**What the task asks**
Would you restate every entry that follows, word for word, and leave out the pictures?

################

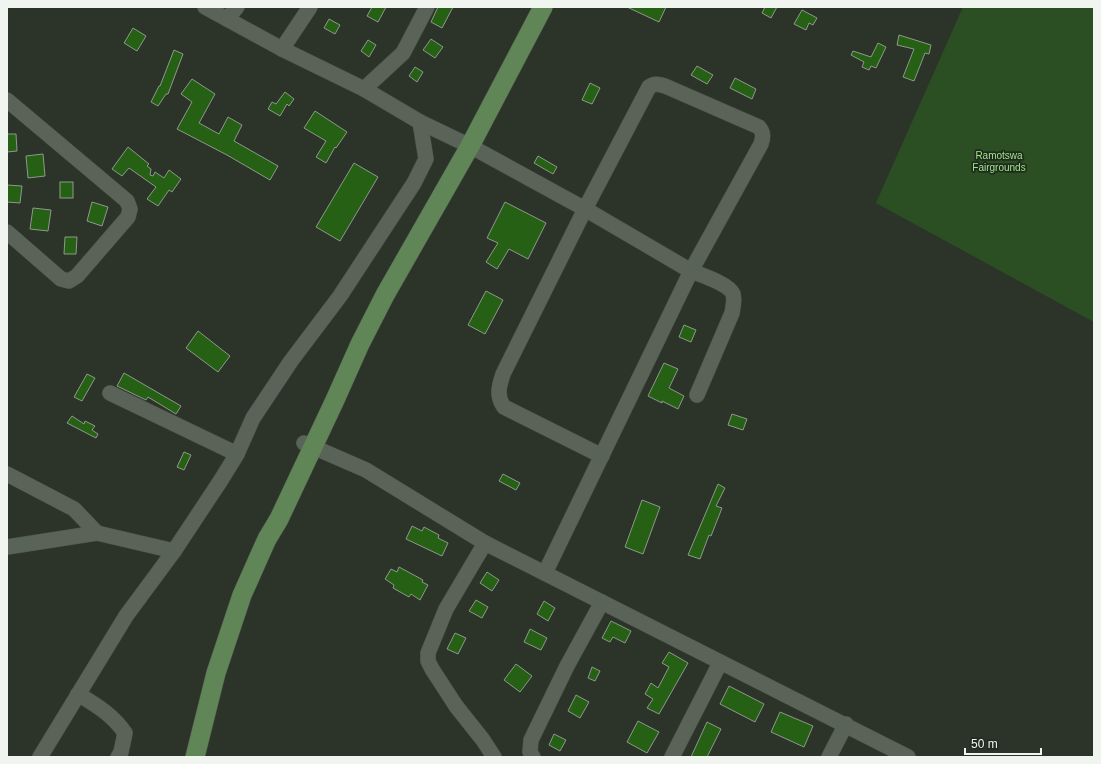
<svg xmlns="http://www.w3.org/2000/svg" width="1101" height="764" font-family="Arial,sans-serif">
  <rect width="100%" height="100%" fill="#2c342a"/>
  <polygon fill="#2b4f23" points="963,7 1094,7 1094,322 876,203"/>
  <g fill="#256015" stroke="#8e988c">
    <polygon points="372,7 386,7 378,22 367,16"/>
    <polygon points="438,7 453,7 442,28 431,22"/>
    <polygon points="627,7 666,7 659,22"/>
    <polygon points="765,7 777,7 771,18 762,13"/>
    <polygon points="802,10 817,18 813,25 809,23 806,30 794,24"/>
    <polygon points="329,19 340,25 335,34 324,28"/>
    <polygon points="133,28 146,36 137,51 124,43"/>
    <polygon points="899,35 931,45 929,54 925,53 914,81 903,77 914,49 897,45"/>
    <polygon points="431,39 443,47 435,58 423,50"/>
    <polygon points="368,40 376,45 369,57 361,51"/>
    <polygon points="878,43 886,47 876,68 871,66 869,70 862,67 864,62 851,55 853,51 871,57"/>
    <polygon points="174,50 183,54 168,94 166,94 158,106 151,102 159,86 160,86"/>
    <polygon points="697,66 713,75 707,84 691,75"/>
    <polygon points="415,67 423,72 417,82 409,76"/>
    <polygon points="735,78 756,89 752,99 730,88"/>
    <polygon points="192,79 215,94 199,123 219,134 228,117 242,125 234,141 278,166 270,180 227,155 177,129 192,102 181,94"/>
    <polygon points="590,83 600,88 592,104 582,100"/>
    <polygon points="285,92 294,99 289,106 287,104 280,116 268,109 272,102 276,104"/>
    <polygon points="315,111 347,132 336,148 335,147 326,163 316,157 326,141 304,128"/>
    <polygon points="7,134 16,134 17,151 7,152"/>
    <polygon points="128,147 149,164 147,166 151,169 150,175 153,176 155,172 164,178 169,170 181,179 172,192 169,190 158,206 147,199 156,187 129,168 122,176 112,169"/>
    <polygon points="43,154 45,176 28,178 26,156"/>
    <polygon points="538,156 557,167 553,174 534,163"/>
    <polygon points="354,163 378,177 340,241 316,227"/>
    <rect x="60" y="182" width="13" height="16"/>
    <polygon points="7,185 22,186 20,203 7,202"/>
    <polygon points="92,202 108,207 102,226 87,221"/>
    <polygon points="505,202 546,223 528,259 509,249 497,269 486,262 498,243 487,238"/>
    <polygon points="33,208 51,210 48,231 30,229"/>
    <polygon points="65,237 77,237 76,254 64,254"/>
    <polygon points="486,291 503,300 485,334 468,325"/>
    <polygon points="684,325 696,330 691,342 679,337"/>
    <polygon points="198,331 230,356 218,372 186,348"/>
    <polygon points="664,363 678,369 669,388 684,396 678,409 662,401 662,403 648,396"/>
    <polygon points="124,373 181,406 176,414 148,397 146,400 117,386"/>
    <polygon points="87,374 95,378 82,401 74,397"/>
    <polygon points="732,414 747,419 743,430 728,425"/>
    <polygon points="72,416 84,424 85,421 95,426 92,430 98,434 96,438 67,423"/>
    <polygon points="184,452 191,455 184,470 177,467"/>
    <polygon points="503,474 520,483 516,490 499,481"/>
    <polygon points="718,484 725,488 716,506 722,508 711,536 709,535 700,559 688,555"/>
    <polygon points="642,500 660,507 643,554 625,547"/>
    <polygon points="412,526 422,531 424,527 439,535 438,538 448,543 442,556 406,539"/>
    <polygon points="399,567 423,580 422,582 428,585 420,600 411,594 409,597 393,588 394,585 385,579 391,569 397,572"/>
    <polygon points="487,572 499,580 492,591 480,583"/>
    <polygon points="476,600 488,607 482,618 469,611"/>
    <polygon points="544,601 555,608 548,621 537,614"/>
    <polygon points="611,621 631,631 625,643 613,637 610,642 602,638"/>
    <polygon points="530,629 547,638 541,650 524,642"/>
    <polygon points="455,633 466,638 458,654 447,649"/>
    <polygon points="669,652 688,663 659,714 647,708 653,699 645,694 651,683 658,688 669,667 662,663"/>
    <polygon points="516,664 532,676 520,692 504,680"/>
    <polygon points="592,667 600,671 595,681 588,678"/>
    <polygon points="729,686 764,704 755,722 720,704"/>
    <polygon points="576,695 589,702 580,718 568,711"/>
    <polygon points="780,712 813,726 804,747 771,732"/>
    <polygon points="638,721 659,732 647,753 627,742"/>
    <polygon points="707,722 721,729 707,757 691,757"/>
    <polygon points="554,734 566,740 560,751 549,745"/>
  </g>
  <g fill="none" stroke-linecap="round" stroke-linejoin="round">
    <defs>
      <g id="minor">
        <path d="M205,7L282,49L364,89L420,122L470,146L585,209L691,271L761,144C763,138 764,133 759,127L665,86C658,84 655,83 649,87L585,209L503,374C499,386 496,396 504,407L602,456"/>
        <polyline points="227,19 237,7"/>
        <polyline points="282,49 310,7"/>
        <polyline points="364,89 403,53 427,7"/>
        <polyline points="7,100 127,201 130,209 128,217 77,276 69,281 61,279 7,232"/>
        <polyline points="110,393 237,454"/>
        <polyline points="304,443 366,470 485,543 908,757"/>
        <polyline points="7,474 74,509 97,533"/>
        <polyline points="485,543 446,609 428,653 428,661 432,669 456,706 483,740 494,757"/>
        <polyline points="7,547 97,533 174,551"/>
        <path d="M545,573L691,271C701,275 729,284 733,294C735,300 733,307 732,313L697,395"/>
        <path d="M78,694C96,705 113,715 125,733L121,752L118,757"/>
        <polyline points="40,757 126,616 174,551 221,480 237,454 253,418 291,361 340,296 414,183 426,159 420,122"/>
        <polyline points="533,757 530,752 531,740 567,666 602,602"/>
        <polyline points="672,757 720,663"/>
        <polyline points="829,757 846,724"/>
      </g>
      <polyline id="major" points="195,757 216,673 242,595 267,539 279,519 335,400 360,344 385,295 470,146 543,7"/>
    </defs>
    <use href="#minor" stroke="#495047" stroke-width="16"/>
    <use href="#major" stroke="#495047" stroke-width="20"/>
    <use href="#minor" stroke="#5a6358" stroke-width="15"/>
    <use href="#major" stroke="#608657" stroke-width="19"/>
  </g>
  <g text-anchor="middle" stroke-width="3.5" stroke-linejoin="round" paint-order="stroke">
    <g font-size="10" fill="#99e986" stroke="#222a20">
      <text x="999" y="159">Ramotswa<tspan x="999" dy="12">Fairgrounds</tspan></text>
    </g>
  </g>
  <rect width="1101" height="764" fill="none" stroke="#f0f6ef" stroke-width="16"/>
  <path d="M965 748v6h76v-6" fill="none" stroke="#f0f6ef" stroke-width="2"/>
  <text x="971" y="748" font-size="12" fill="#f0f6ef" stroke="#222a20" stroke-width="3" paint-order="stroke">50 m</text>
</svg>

################

**Response**
<svg xmlns="http://www.w3.org/2000/svg" width="1101" height="764" font-family="Arial,sans-serif">
  <rect width="100%" height="100%" fill="#2c342a"/>
  <polygon fill="#2b4f23" points="963,7 1094,7 1094,322 876,203"/>
  <g fill="#256015" stroke="#8e988c">
    <polygon points="372,7 386,7 378,22 367,16"/>
    <polygon points="438,7 453,7 442,28 431,22"/>
    <polygon points="627,7 666,7 659,22"/>
    <polygon points="765,7 777,7 771,18 762,13"/>
    <polygon points="802,10 817,18 813,25 809,23 806,30 794,24"/>
    <polygon points="329,19 340,25 335,34 324,28"/>
    <polygon points="133,28 146,36 137,51 124,43"/>
    <polygon points="899,35 931,45 929,54 925,53 914,81 903,77 914,49 897,45"/>
    <polygon points="431,39 443,47 435,58 423,50"/>
    <polygon points="368,40 376,45 369,57 361,51"/>
    <polygon points="878,43 886,47 876,68 871,66 869,70 862,67 864,62 851,55 853,51 871,57"/>
    <polygon points="174,50 183,54 168,94 166,94 158,106 151,102 159,86 160,86"/>
    <polygon points="697,66 713,75 707,84 691,75"/>
    <polygon points="415,67 423,72 417,82 409,76"/>
    <polygon points="735,78 756,89 752,99 730,88"/>
    <polygon points="192,79 215,94 199,123 219,134 228,117 242,125 234,141 278,166 270,180 227,155 177,129 192,102 181,94"/>
    <polygon points="590,83 600,88 592,104 582,100"/>
    <polygon points="285,92 294,99 289,106 287,104 280,116 268,109 272,102 276,104"/>
    <polygon points="315,111 347,132 336,148 335,147 326,163 316,157 326,141 304,128"/>
    <polygon points="7,134 16,134 17,151 7,152"/>
    <polygon points="128,147 149,164 147,166 151,169 150,175 153,176 155,172 164,178 169,170 181,179 172,192 169,190 158,206 147,199 156,187 129,168 122,176 112,169"/>
    <polygon points="43,154 45,176 28,178 26,156"/>
    <polygon points="538,156 557,167 553,174 534,163"/>
    <polygon points="354,163 378,177 340,241 316,227"/>
    <rect x="60" y="182" width="13" height="16"/>
    <polygon points="7,185 22,186 20,203 7,202"/>
    <polygon points="92,202 108,207 102,226 87,221"/>
    <polygon points="505,202 546,223 528,259 509,249 497,269 486,262 498,243 487,238"/>
    <polygon points="33,208 51,210 48,231 30,229"/>
    <polygon points="65,237 77,237 76,254 64,254"/>
    <polygon points="486,291 503,300 485,334 468,325"/>
    <polygon points="684,325 696,330 691,342 679,337"/>
    <polygon points="198,331 230,356 218,372 186,348"/>
    <polygon points="664,363 678,369 669,388 684,396 678,409 662,401 662,403 648,396"/>
    <polygon points="124,373 181,406 176,414 148,397 146,400 117,386"/>
    <polygon points="87,374 95,378 82,401 74,397"/>
    <polygon points="732,414 747,419 743,430 728,425"/>
    <polygon points="72,416 84,424 85,421 95,426 92,430 98,434 96,438 67,423"/>
    <polygon points="184,452 191,455 184,470 177,467"/>
    <polygon points="503,474 520,483 516,490 499,481"/>
    <polygon points="718,484 725,488 716,506 722,508 711,536 709,535 700,559 688,555"/>
    <polygon points="642,500 660,507 643,554 625,547"/>
    <polygon points="412,526 422,531 424,527 439,535 438,538 448,543 442,556 406,539"/>
    <polygon points="399,567 423,580 422,582 428,585 420,600 411,594 409,597 393,588 394,585 385,579 391,569 397,572"/>
    <polygon points="487,572 499,580 492,591 480,583"/>
    <polygon points="476,600 488,607 482,618 469,611"/>
    <polygon points="544,601 555,608 548,621 537,614"/>
    <polygon points="611,621 631,631 625,643 613,637 610,642 602,638"/>
    <polygon points="530,629 547,638 541,650 524,642"/>
    <polygon points="455,633 466,638 458,654 447,649"/>
    <polygon points="669,652 688,663 659,714 647,708 653,699 645,694 651,683 658,688 669,667 662,663"/>
    <polygon points="516,664 532,676 520,692 504,680"/>
    <polygon points="592,667 600,671 595,681 588,678"/>
    <polygon points="729,686 764,704 755,722 720,704"/>
    <polygon points="576,695 589,702 580,718 568,711"/>
    <polygon points="780,712 813,726 804,747 771,732"/>
    <polygon points="638,721 659,732 647,753 627,742"/>
    <polygon points="707,722 721,729 707,757 691,757"/>
    <polygon points="554,734 566,740 560,751 549,745"/>
  </g>
  <g fill="none" stroke-linecap="round" stroke-linejoin="round">
    <defs>
      <g id="minor">
        <path d="M205,7L282,49L364,89L420,122L470,146L585,209L691,271L761,144C763,138 764,133 759,127L665,86C658,84 655,83 649,87L585,209L503,374C499,386 496,396 504,407L602,456"/>
        <polyline points="227,19 237,7"/>
        <polyline points="282,49 310,7"/>
        <polyline points="364,89 403,53 427,7"/>
        <polyline points="7,100 127,201 130,209 128,217 77,276 69,281 61,279 7,232"/>
        <polyline points="110,393 237,454"/>
        <polyline points="304,443 366,470 485,543 908,757"/>
        <polyline points="7,474 74,509 97,533"/>
        <polyline points="485,543 446,609 428,653 428,661 432,669 456,706 483,740 494,757"/>
        <polyline points="7,547 97,533 174,551"/>
        <path d="M545,573L691,271C701,275 729,284 733,294C735,300 733,307 732,313L697,395"/>
        <path d="M78,694C96,705 113,715 125,733L121,752L118,757"/>
        <polyline points="40,757 126,616 174,551 221,480 237,454 253,418 291,361 340,296 414,183 426,159 420,122"/>
        <polyline points="533,757 530,752 531,740 567,666 602,602"/>
        <polyline points="672,757 720,663"/>
        <polyline points="829,757 846,724"/>
      </g>
      <polyline id="major" points="195,757 216,673 242,595 267,539 279,519 335,400 360,344 385,295 470,146 543,7"/>
    </defs>
    <use href="#minor" stroke="#495047" stroke-width="16"/>
    <use href="#major" stroke="#495047" stroke-width="20"/>
    <use href="#minor" stroke="#5a6358" stroke-width="15"/>
    <use href="#major" stroke="#608657" stroke-width="19"/>
  </g>
  <g text-anchor="middle" stroke-width="3.5" stroke-linejoin="round" paint-order="stroke">
    <g font-size="10" fill="#99e986" stroke="#222a20">
      <text x="999" y="159">Ramotswa<tspan x="999" dy="12">Fairgrounds</tspan></text>
    </g>
  </g>
  <rect width="1101" height="764" fill="none" stroke="#f0f6ef" stroke-width="16"/>
  <path d="M965 748v6h76v-6" fill="none" stroke="#f0f6ef" stroke-width="2"/>
  <text x="971" y="748" font-size="12" fill="#f0f6ef" stroke="#222a20" stroke-width="3" paint-order="stroke">50 m</text>
</svg>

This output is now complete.